[Opening EXCERPT TO READ section]
[dpdk-dev,2/2] eal/x86: Use lock-prefixed instructions to reduce cost of rte_smp_mb()

Message ID 1512126771-27503-2-git-send-email-konstantin.ananyev@intel.com (mailing list archive)
State Superseded, archived
Delegated to: Thomas Monjalon
Headers

Checks

Context Check Description
ci/checkpatch success coding style OK
ci/Intel-compilation success Compilation OK

Commit Message

Ananyev, Konstantin Dec. 1, 2017, 11:12 a.m. UTC
  On x86 it  is possible to use lock-prefixed instructions to get
the similar effect as mfence.
As pointed by Java guys, on most modern HW that gives a better
performance than using mfence:
https://shipilev.net/blog/2014/on-the-fence-with-dependencies/
That patch adopts that technique for rte_smp_mb() implementation.
On BDW 2.2 mb_autotest on single lcore reports 2X cycle reduction,
i.e. from ~110 to ~55 cycles per operation.

Signed-off-by: Konstantin Ananyev <konstantin.ananyev@intel.com>
---
 .../common/include/arch/x86/rte_atomic.h           | 45 +++++++++++++++++++++-
 1 file changed, 43 insertions(+), 2 deletions(-)
[Closing EXCERPT TO READ section]
[Opening ENTRIES SHOWN section]
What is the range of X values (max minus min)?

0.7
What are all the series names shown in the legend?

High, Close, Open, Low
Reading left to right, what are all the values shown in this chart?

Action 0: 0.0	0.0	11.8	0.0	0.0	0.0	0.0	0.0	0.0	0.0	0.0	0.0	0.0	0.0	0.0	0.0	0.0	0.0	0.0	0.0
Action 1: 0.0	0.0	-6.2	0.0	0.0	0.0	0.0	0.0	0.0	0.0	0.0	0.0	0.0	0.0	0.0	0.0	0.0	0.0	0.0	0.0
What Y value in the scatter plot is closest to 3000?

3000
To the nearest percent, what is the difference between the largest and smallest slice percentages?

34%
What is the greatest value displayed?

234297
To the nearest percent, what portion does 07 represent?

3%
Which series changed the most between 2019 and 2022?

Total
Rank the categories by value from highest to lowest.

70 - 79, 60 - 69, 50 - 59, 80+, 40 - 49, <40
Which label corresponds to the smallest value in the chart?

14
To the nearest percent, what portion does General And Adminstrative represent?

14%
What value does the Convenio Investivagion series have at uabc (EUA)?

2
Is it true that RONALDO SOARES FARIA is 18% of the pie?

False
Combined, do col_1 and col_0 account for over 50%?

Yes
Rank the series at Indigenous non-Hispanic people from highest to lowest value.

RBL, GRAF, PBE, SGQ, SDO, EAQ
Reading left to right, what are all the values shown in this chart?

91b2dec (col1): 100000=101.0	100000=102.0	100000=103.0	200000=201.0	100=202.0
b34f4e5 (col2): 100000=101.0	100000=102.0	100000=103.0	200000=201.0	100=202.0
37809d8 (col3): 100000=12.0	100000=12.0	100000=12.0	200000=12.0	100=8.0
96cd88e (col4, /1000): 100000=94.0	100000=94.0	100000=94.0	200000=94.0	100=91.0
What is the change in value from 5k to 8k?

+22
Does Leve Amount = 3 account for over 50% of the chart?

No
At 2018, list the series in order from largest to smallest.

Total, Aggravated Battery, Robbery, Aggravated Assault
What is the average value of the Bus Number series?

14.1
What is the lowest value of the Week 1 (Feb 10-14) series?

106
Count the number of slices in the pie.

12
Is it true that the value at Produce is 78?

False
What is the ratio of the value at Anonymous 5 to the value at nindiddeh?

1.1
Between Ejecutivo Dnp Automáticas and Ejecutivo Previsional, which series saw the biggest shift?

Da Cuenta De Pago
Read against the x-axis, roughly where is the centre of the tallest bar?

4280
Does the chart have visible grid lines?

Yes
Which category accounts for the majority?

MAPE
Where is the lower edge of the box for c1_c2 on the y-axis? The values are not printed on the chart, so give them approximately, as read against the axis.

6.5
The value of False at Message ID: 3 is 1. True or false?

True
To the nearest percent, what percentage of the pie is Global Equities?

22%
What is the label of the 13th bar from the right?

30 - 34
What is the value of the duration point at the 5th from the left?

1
[Closing ENTRIES SHOWN section]
§ **TASK ITEM A**:
According to the patch page on rte_smp_mb(), why does the patch use lock-prefixed instructions to implement rte_smp_mb() on x86?
§ **TASK ITEM B**:
Locate every line in the records that contains the word "nearest", and copy each such line.

§ **TASK SOLUTION A**:
On x86, lock-prefixed instructions produce an effect similar to mfence, and on most modern hardware they perform better than mfence. The page reports that, on BDW 2.2, mb_autotest on a single lcore showed a 2X cycle reduction, from about 110 to about 55 cycles per operation.

§ **TASK SOLUTION B**:
To the nearest percent, what is the difference between the largest and smallest slice percentages?
To the nearest percent, what portion does 07 represent?
To the nearest percent, what portion does General And Adminstrative represent?
To the nearest percent, what percentage of the pie is Global Equities?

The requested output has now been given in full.